Przed nami pierwsza rocznica pełnoskalowej inwazji na Ukrainę

Ponad 100 lat temu Wojsko Polskie wraz z żołnierzami Armii URL pod dowództwem gen. Marka Bezruczki zatrzymało w bitwach pod Zamościem i warszawą nawałe armii bolszewickiej w jej pochodzie na podbój Polski i Europy. Pamięć tamtych wydarzeń i męstwo sojuszniczych żołnierzy ukraińskich zostało uhonorowane w nazewnictwie skwerów i rond im. gen. Marka Bezruczki w Warszawie, Wrocławiu, Gdańsku, Koszalinie i Olsztynie.

Żołnierze Wydzielonej Zmechanizowanej 110. Brygady Sił Zbrojnych Ukrainy im. gen. Marka Bezruczki bronią dziś ukraińskiej niepodległości na pierwszej linii frontu w obwodzie donieckim. Jest to też walka z otwartą agresją imperialnej Rosji na europejskie wartości. Żołnierze tej brygady na polu walki wnoszą swój znaczący wkład w przyszłe bezpieczeństwo państw Europy i świata.
Historia lubi się powtarzać i dlatego dziś, w imię solidarności wyrażonej hasłem „Za Naszą i Waszą Wolność”, symbolicznie udzielmy wsparcia Ukrainie, doposażając żołnierzy Wydzielonej Zmechanizowanej 110. Brygady Sił Zbrojnych Ukrainy im. gen. Marka Bezruczki. Ich potrzeby to między innymi: drony, kamery termowizyjne, płaszcze maskujące, generatory, urządzenia do ładowania telefonów i akumulatorów, latarki do hełmów, bielizna termiczna itd.

Prosimy o przekazanie środków finansowych na konto ZUwP z dopiskiem „Marko Bezruczko”.

(-)

W uczczenie pamięci imienia gen. Marka Bezruczki i pomoc dla brygady jego imienia bardzo jest zaangażowany przewodniczący Olsztyńskiego Oddziału ZUwP Stefan Migus, dlatego poprosiłam go o rozmowę na ten temat.

(-)

– Nikt z nas nie spodziewał się, że po „Cudzie nad Wisłą” przyjdzie jeszcze raz Ukraińcom, a można powiedzieć, że też i Polakom ramię w ramię walczyć z tą samą raszystowską nawałą. Bohaterem tamtych wydarzeń bez wątpienia jest gen. Marko Bezruczko, którego powoli upamiętniamy też w Polsce i też między innymi w Olsztynie. I teraz jest okazja, żeby w sposób szczególny zaznaczyć jego rolę, a także jego naśladowców, którzy walczą teraz na linii frontu w Ukrainie.

- - -

ZADANIA DO WYKONANIA
- a) W jakich miastach skwery i ronda noszą imię gen. Marka Bezruczki według tekstu o gen. Marku Bezruczce?
- b) We wpisach zamień „family” na „rodzina” w wierszach od tego z „genus: Vitex” do tego z „genus: Acaciella”, włącznie z obydwoma, i podaj tylko te wiersze, poza tym bez zmian. Proszę pominąć obrazy.
Poniższe wpisy nie mają związku z tekstem o gen. Marku Bezruczce.

UDOSTĘPNIONE WPISY
- - -

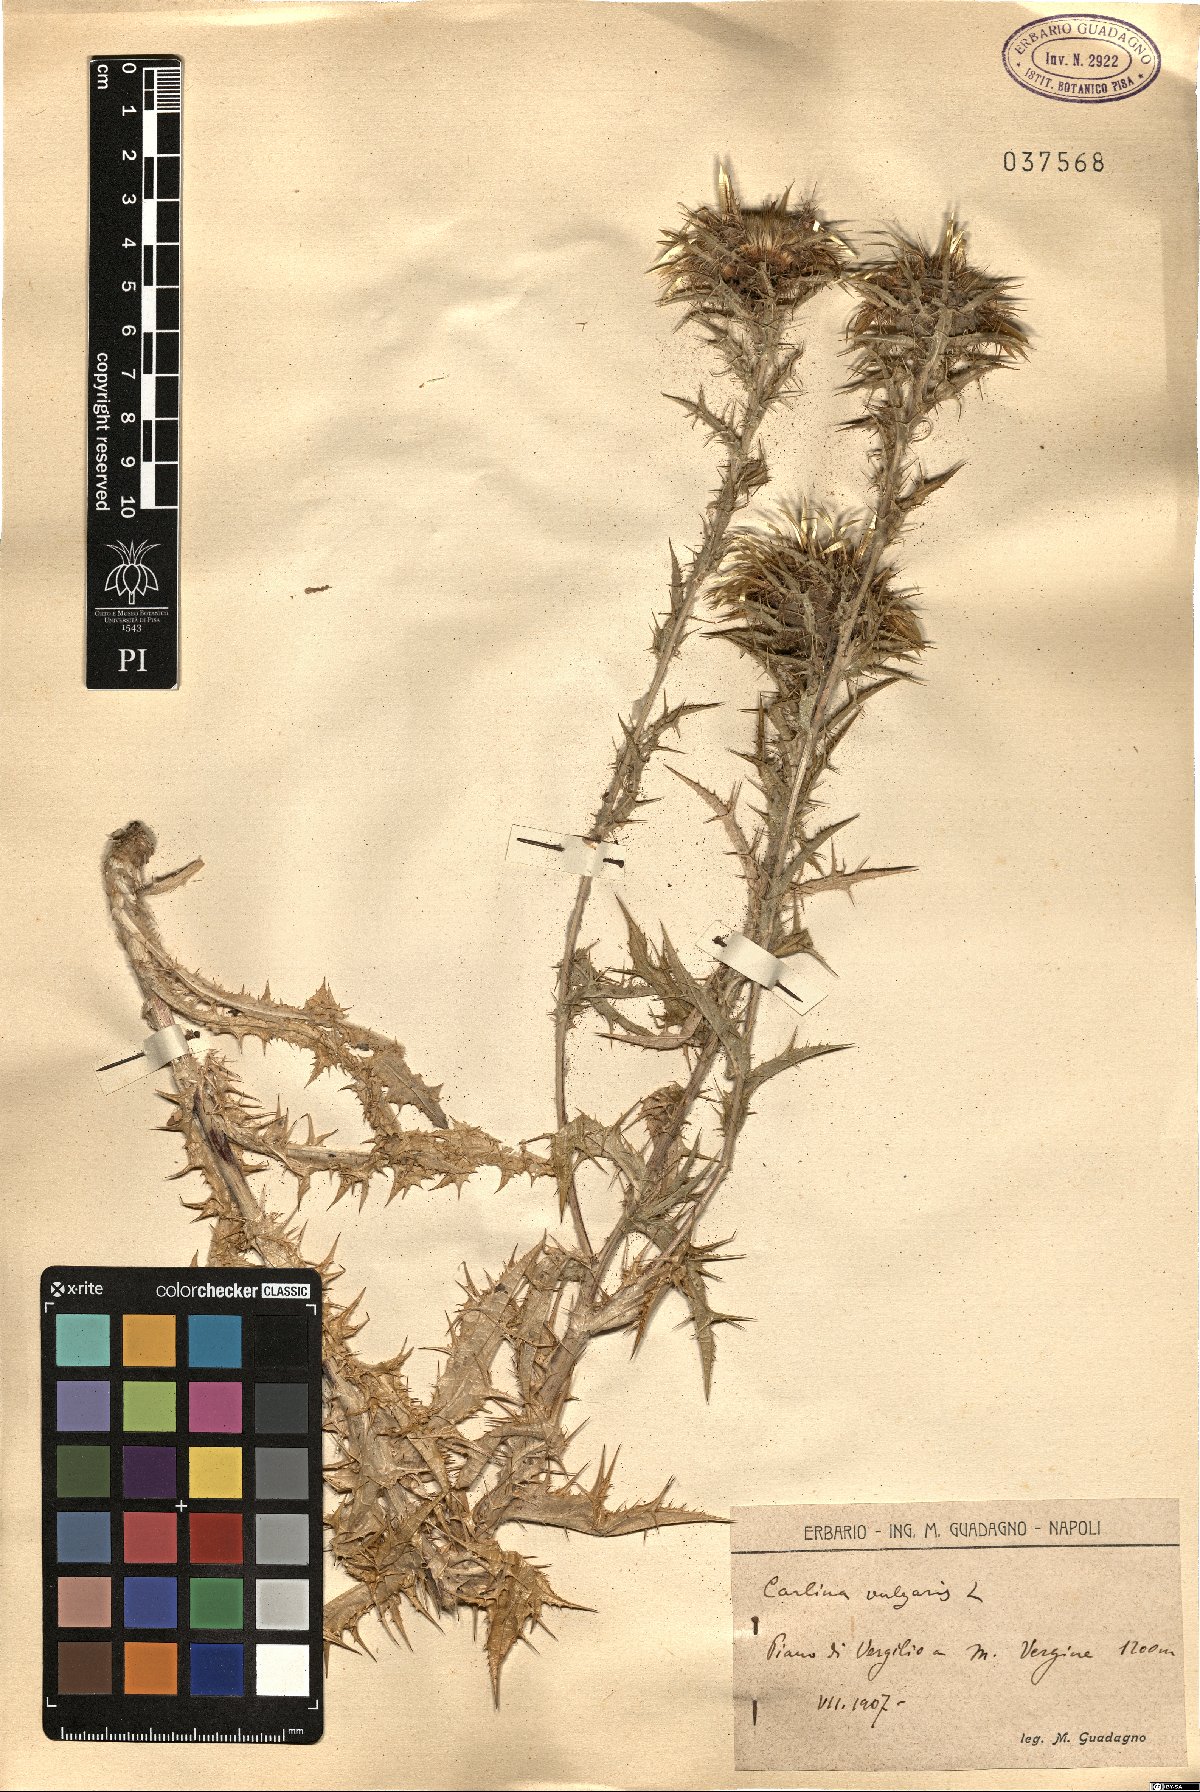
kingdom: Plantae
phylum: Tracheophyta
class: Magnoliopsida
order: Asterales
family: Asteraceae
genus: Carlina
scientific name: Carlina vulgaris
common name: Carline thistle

- - -

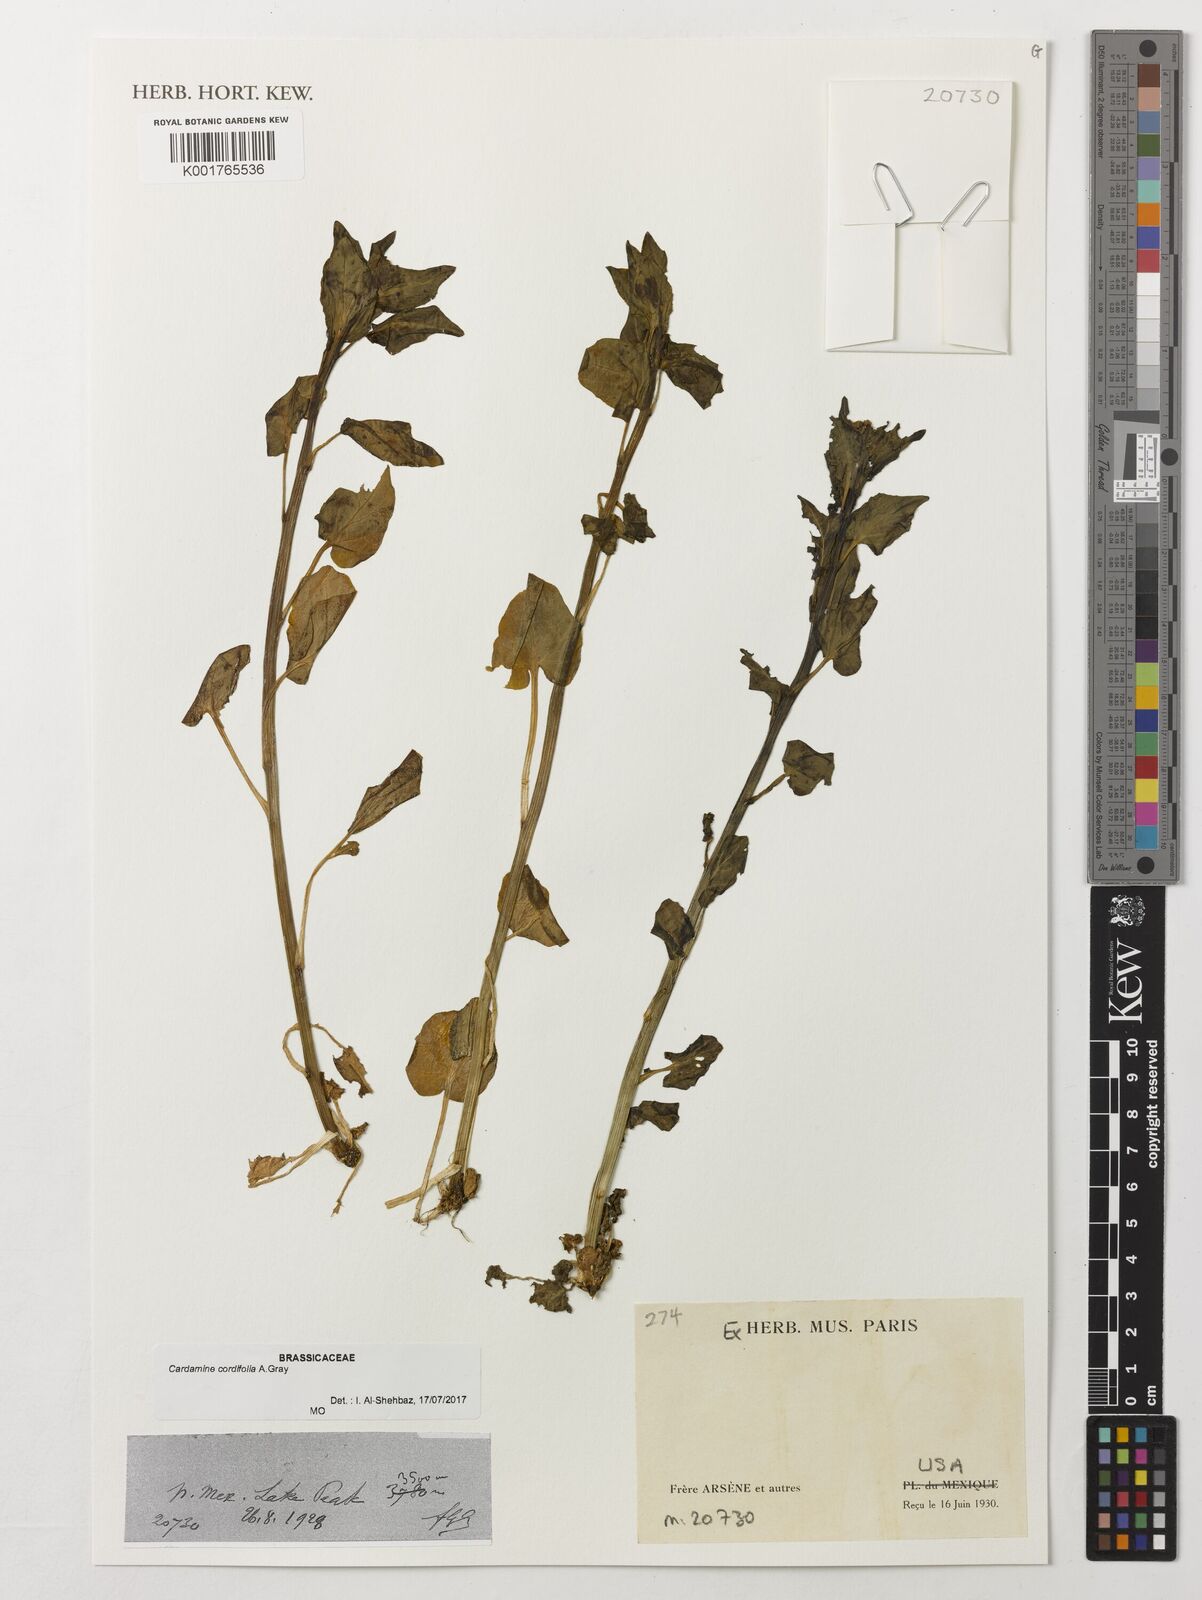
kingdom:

- - -

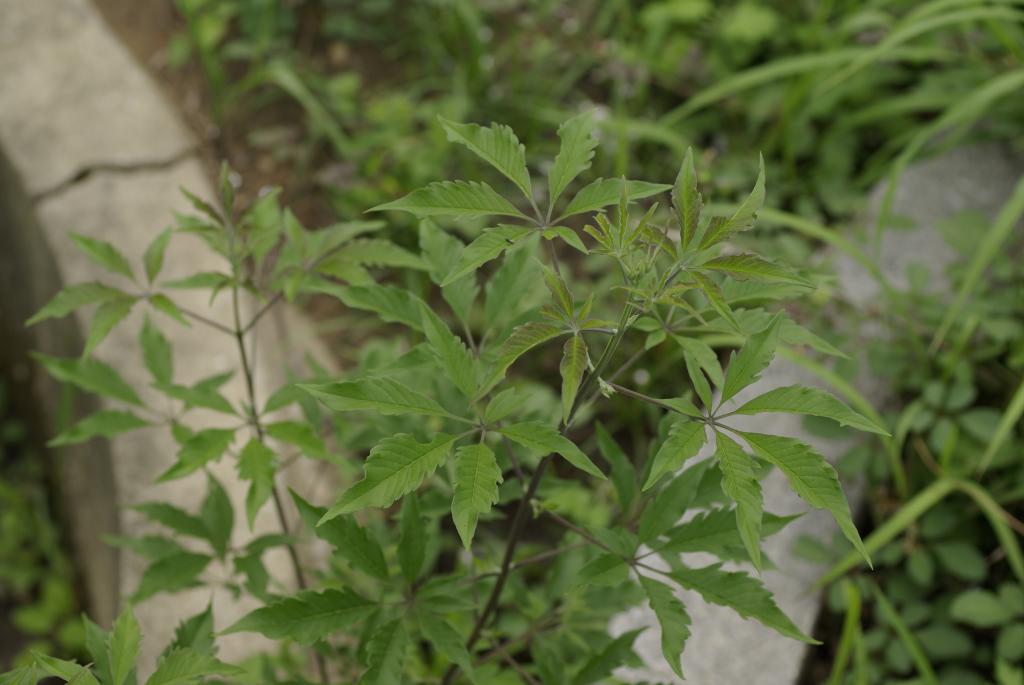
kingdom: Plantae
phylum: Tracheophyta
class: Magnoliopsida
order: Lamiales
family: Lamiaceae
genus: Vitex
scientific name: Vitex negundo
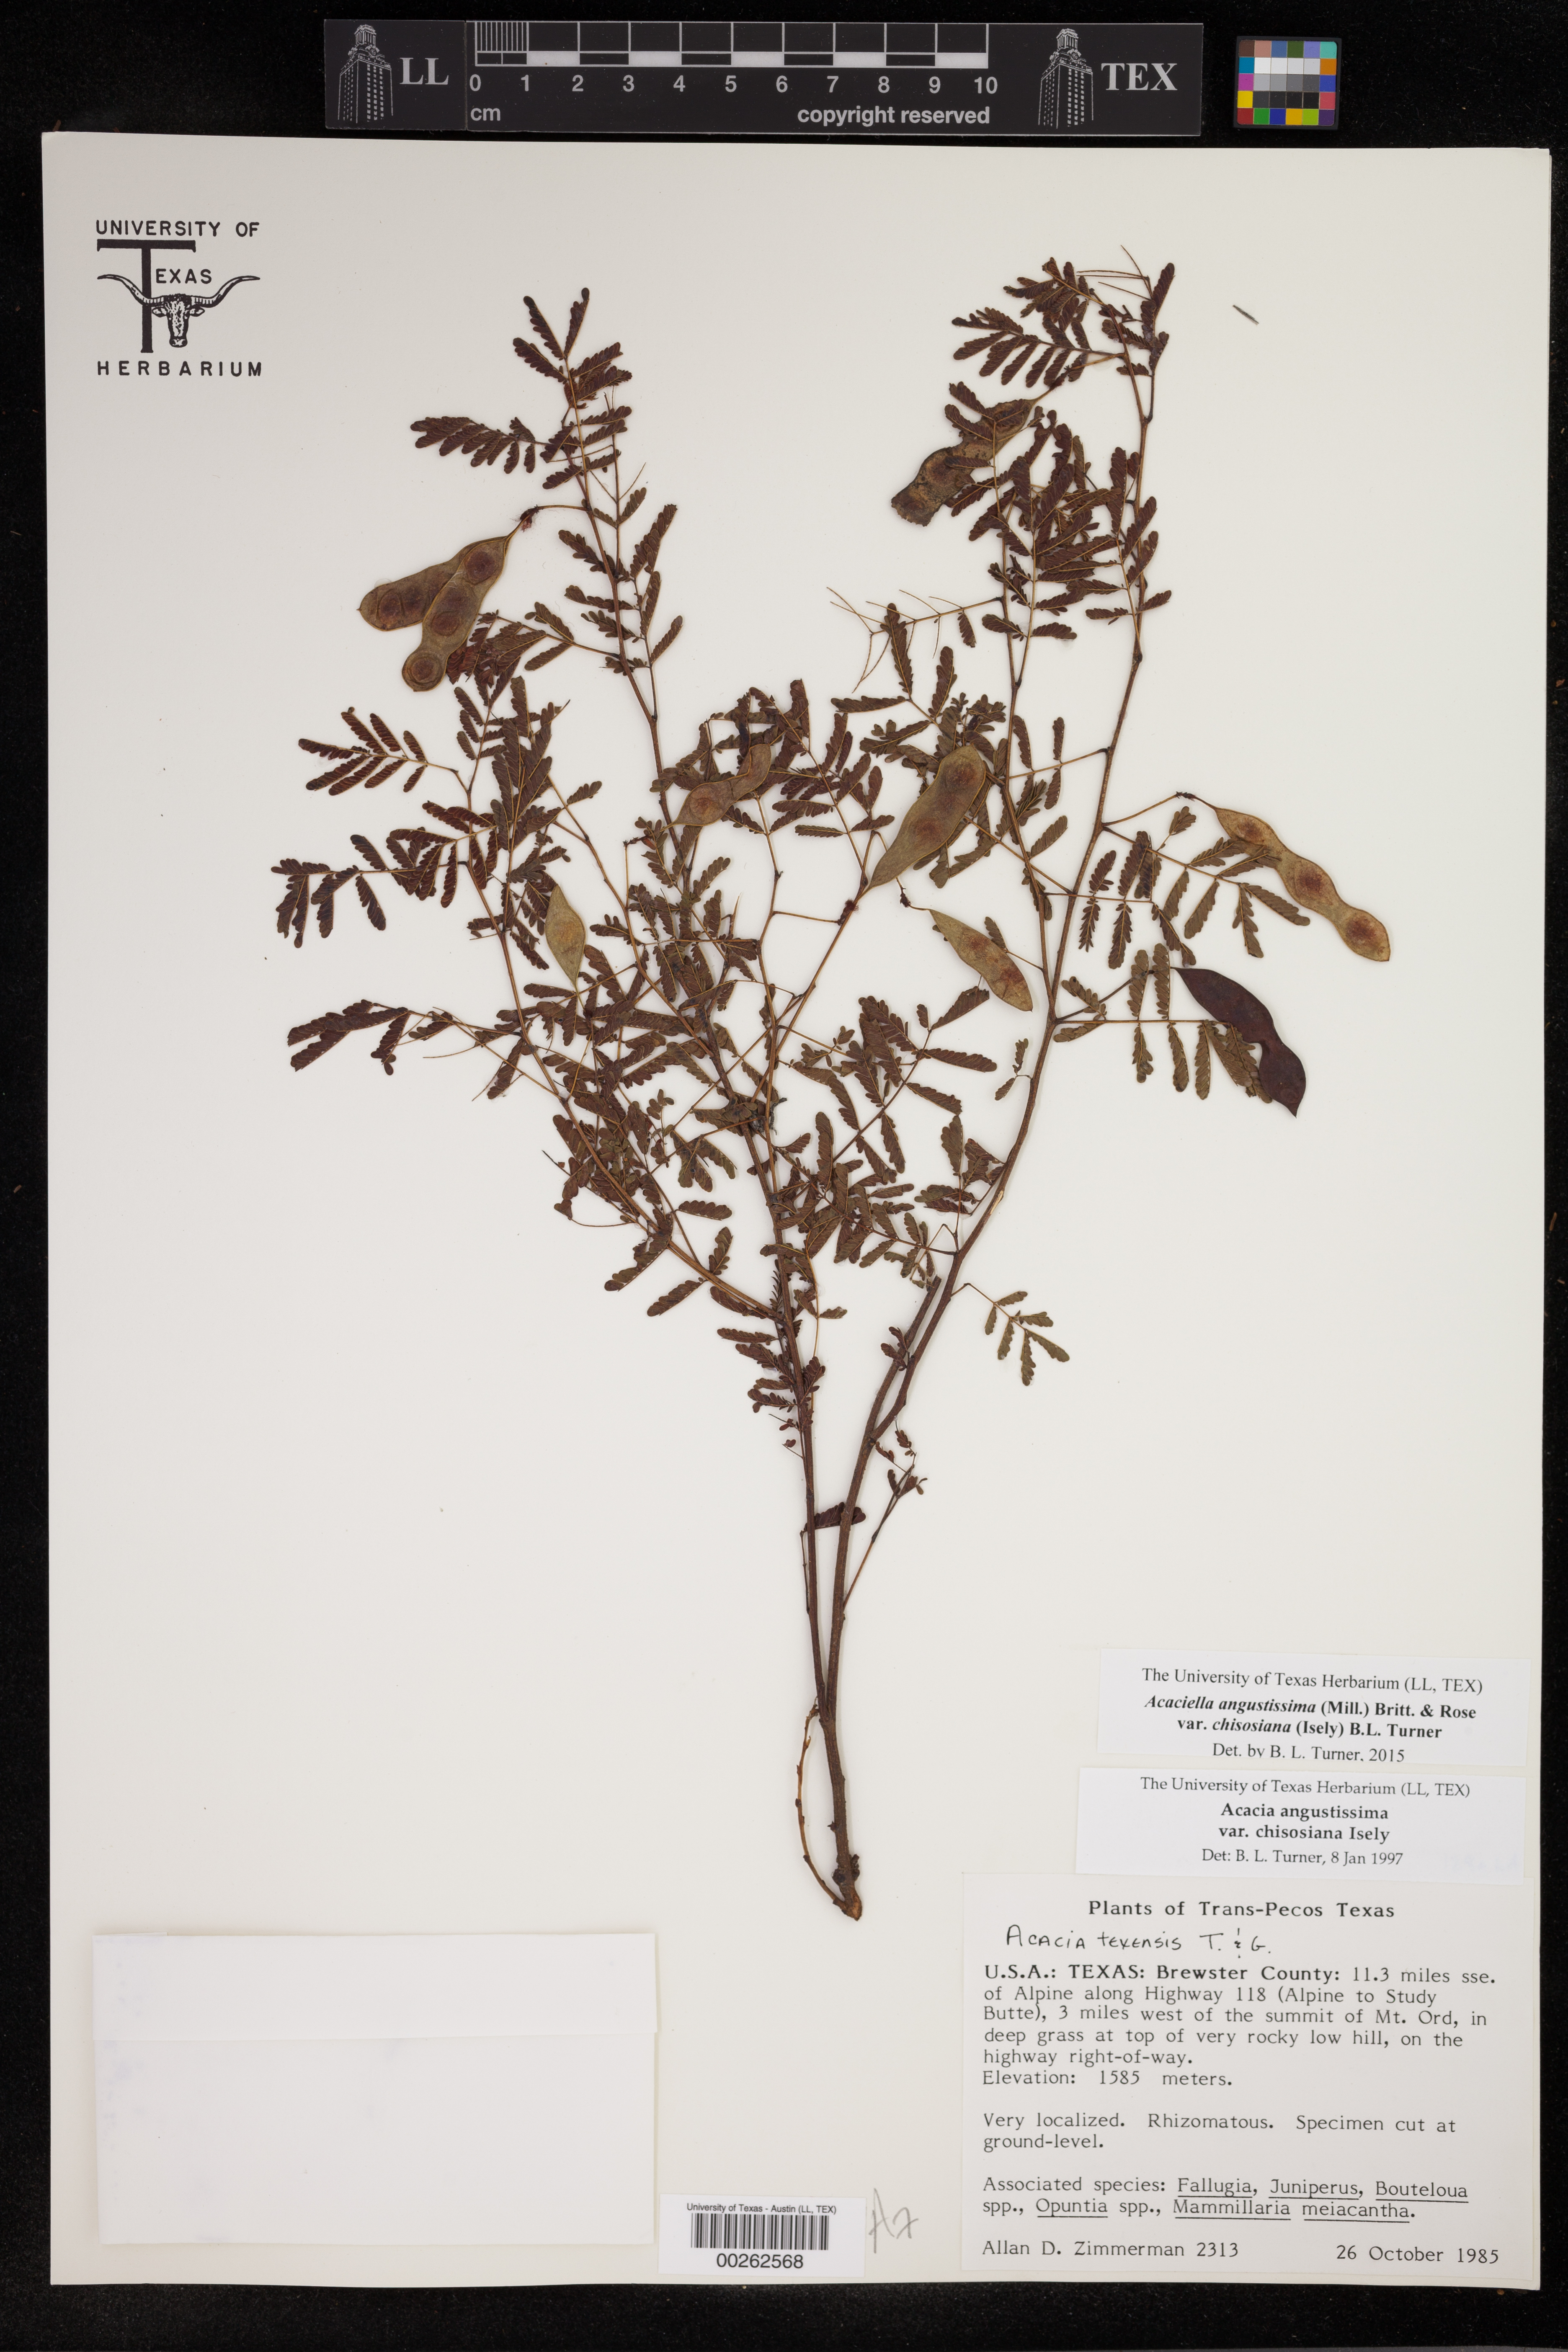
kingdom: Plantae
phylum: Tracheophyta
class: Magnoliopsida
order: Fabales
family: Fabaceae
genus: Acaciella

- - -

ODPOWIEDZI
- a) W Warszawie, Wrocławiu, Gdańsku, Koszalinie i Olsztynie.

- b)
genus: Vitex
scientific name: Vitex negundo
kingdom: Plantae
phylum: Tracheophyta
class: Magnoliopsida
order: Fabales
rodzina: Fabaceae
genus: Acaciella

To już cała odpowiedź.